• **Assigned task**:
Rewrite the paragraph in the threadpool post that begins "Creating threads can prove to be expensive" more briefly, keeping its main facts.

Saturday 1 April 2017

Threadpool

Creating threads can prove to be expensive, this is why there's a threadpool, class who's purpose is to keep a bunch of threads ready for your use to do threading stuff:
  • execute tasks
  • post work items
  • process asynchronous IO
  • etc
Threads created by the threadpool class are by default background threads, meaning your application won't wait for them if all foreground threads finish the app will close

using System;
using System.Threading;

namespace pc.threadpoolExample
{
    class Program
    {
        static void Main(string[] args)
        {
            //create background thread via threadpool
            ThreadPool.QueueUserWorkItem(o => {
                Thread.Sleep(500);//fires before main finishes
                Console.WriteLine("Hello from the thread pool 1");
            });

            //create background thread via threadpool
            ThreadPool.QueueUserWorkItem(o=> {
                Thread.Sleep(2000);// never fires, because main finishes
                Console.WriteLine("Hello from the thread pool 2");
            });

            var t = new Thread(() => {
                Thread.Sleep(1000);
                Console.WriteLine("hello from foregorund thread");
            });
       
            //start explicit thread
            t.Start();

            //join thread back to main
            t.Join();

            Console.WriteLine("Main finished");
        }
    }
}

generally you wont create threads explicitly or via the threadpool class, odds are you'll leverage

  • the Task Parallel library (TPL) 
  • the async/await keywords which abstract the TPL.

• **Information**:
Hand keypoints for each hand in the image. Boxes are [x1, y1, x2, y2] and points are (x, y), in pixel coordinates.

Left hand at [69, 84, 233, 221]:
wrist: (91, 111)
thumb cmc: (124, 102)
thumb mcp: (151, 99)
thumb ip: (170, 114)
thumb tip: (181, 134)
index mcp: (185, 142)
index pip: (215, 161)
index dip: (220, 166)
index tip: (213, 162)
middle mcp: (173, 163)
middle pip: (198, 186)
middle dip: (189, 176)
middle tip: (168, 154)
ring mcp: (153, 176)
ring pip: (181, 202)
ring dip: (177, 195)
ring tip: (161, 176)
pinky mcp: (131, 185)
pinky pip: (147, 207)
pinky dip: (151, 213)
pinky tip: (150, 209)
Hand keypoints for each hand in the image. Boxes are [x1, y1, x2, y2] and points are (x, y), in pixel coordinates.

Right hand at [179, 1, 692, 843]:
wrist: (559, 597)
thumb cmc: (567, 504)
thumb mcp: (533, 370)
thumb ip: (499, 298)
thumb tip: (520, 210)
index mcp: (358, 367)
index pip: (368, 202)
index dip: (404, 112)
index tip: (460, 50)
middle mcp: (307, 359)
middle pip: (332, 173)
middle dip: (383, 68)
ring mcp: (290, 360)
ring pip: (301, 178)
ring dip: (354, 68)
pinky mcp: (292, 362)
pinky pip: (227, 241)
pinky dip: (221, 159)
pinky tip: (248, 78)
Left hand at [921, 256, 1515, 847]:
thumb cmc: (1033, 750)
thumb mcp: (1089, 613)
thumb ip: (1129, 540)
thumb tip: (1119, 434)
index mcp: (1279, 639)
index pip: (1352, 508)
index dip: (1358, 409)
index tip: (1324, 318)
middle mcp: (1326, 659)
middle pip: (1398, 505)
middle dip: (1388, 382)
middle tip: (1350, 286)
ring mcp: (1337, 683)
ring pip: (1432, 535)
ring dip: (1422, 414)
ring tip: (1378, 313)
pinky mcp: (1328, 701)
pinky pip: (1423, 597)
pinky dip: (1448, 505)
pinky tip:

• **Response**:
Because creating threads can be expensive, the threadpool class keeps threads ready for threading work such as executing tasks, posting work items and processing asynchronous IO.